Menurut dia dalam hal ini pemerintah harus membuat regulasi yang kondusif seperti memberikan insentif keringanan pajak kepada industri farmasi berskala sedang dan kecil.
"Atau membantu pertumbuhan sektor farmasi dengan memberikan pangsa pasar yang lebih besar bagi industri farmasi dalam memenuhi kebutuhan obat pemerintah," katanya.
Amir mengatakan penerapan c-GMP merupakan konsekuensi logis yang harus dilakukan untuk menyetarakan kompetensi dan meningkatkan daya saing industri farmasi dalam negeri di pasar regional dan global.
Namun kemampuan industri farmasi dalam negeri dalam menerapkan standar produksi farmasi terkini yang diisyaratkan dalam c-GMP menurut dia sangat beragam.
Ia menjelaskan saat ini memang terdapat 20 perusahaan farmasi yang dikategorikan sebagai perusahaan farmasi besar yang menguasai hampir 60 persen pangsa pasar obat nasional dan dianggap mampu menerapkan standar c-GMP secara mandiri.
"Tetapi di samping itu juga ada 140 perusahaan farmasi sedang yang hanya menguasai sekitar 20-30 persen pangsa pasar dan perusahaan farmasi kecil yang mungkin hanya memproduksi satu produk," katanya.

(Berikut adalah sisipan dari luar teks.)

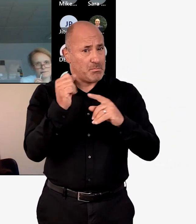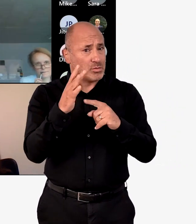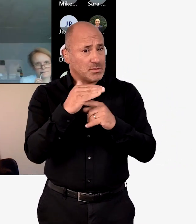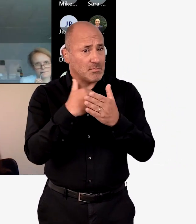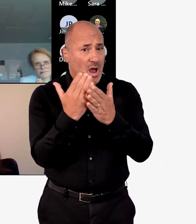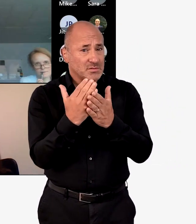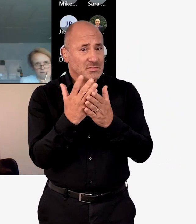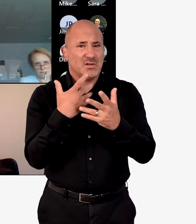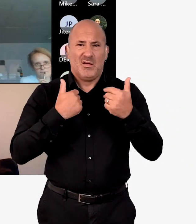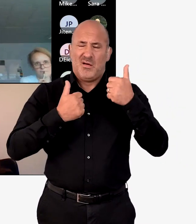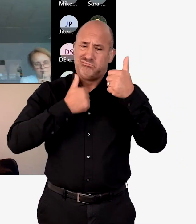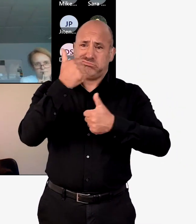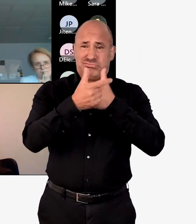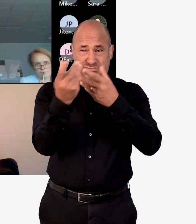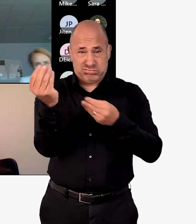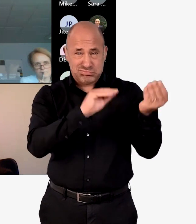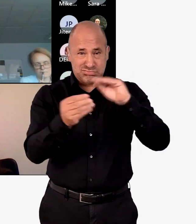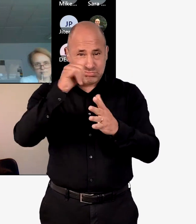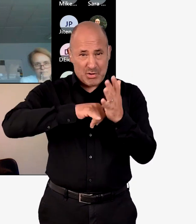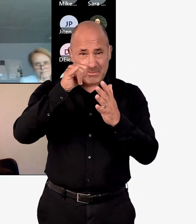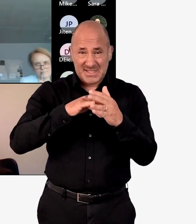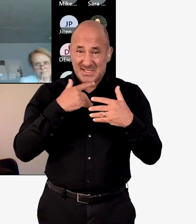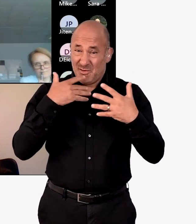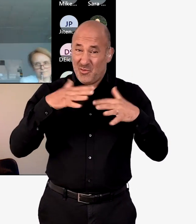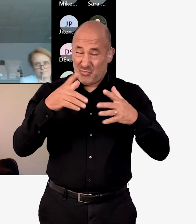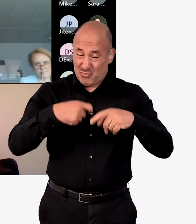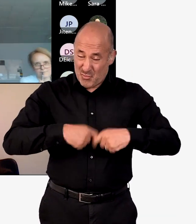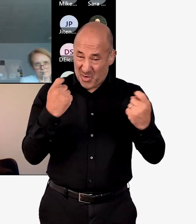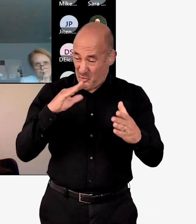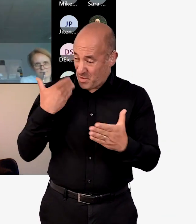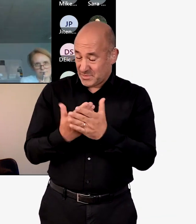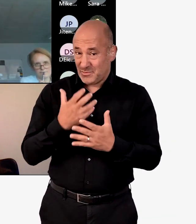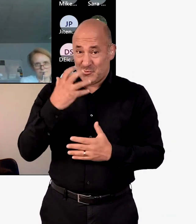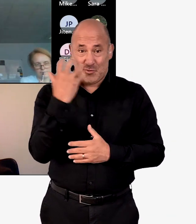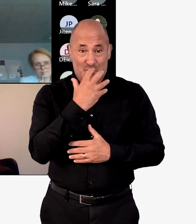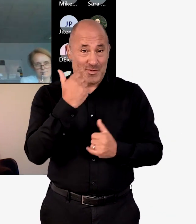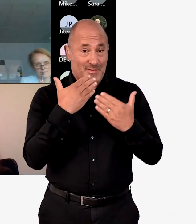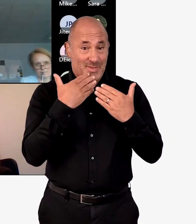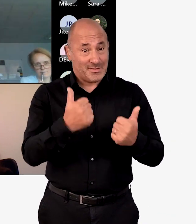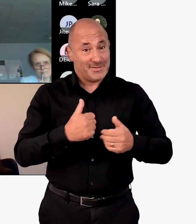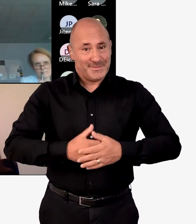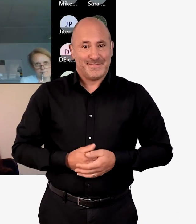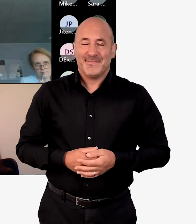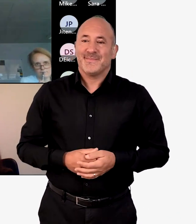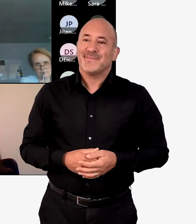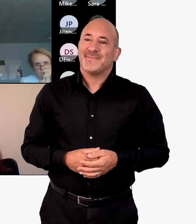I do think it's a really important piece of work, and congratulations for getting it done in what I would say is record time. Thank you.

Menurut dia sebagai regulator pemerintah harus memperhatikan keragaman kemampuan industri farmasi dalam menentukan kerangka kerja dan tenggat waktu pencapaian target untuk menyetarakan kompetensi seluruh industri farmasi dalam negeri.
Hal itu menurut dia perlu dilakukan agar kebijakan pemerintah tersebut justru tidak menyebabkan kematian industri farmasi kecil yang selanjutnya akan berdampak pada bertambahnya angka pengangguran.
"Sebab untuk menerapkan c-GMP industri farmasi harus melakukan penyesuaian berdasarkan standarisasi teknis, standarisasi sistem pelaporan dan standarisasi hal yang lain termasuk dalam hal pelabelan. Itu semua berimplikasi pada biaya," demikian Amir Hamzah Pane yang juga Ketua LSM Indonesian Pharmacitical Watch (IPhW).(*)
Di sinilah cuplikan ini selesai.